- Lankreshipora Location in Jammu and Kashmir, India Lankreshipora Lankreshipora (India)
- Coordinates: 34°23′52″N 74°38′20″E﻿ / ﻿34.3977°N 74.6390°E
- Country: India
- Union Territory: Jammu and Kashmir
- District: Bandipora

Languages
- • Official: Kashmiri, Urdu, Hindi, Dogri, English
- Time zone: UTC+5:30 (IST)
- PIN: 193502

= Lankreshipora =

Lankreshipora is a moderate size village located almost 2.5 km from main Bandipora town in the Indian union territory of Jammu and Kashmir. It is an industrial area situated on the banks of Wular Lake and a canal called Mudhmati Nala. Almost forty percent of the population is directly or indirectly associated with local band saw industries.

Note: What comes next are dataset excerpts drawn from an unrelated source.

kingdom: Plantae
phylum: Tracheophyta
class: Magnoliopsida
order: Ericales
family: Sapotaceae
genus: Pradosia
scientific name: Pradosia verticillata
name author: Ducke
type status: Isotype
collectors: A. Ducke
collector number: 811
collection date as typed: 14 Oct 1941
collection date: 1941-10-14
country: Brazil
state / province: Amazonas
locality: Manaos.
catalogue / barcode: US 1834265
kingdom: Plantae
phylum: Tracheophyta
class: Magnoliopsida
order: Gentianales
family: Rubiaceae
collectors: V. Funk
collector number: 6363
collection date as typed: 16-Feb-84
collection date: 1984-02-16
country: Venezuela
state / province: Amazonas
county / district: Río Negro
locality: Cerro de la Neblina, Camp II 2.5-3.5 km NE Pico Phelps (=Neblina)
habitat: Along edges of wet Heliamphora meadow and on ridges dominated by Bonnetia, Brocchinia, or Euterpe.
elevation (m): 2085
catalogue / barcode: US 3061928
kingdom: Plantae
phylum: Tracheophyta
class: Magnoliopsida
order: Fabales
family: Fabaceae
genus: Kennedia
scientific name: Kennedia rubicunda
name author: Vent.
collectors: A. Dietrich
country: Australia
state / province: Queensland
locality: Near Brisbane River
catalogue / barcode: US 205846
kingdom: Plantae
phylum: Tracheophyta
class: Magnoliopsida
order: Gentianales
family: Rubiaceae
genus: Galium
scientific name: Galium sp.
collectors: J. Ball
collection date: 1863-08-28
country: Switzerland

Lankreshipora is known to supply raw material like wooden boxes for fruit packaging mostly to South Kashmir districts like Anantnag, Kulgam, Pulwama. Most people are dependent on fishing, carpet weaving and other handicrafts. Lankreshipora has been ignored by the local politicians from decades due to which it is one of the most underdeveloped villages in the whole district. The literacy rate is almost below 20 percent, however, the new generation is showing promise both in education and sports. Lack of education, sanitary and medical facilities are evident.

The village got its name from Zain-Lank, a small island in the centre of Wular Lake built by the famous Kashmiri saint Zain-ul-Abedin. The village is divided into several mohallas like Khan Mohalla, Reshi Mohalla, Khar colony, Pomposh Colony, Bani Mahal, Heri Mahal etc. There is only one middle school in the whole village with a very low teacher to student ratio, lacking all the basic facilities and is currently in a very dilapidated condition. Being situated at the banks of Wular, small spells of rain bring devastating floods and submerge the whole village. People generally are poor and middle-class but are known for their courage and hospitality.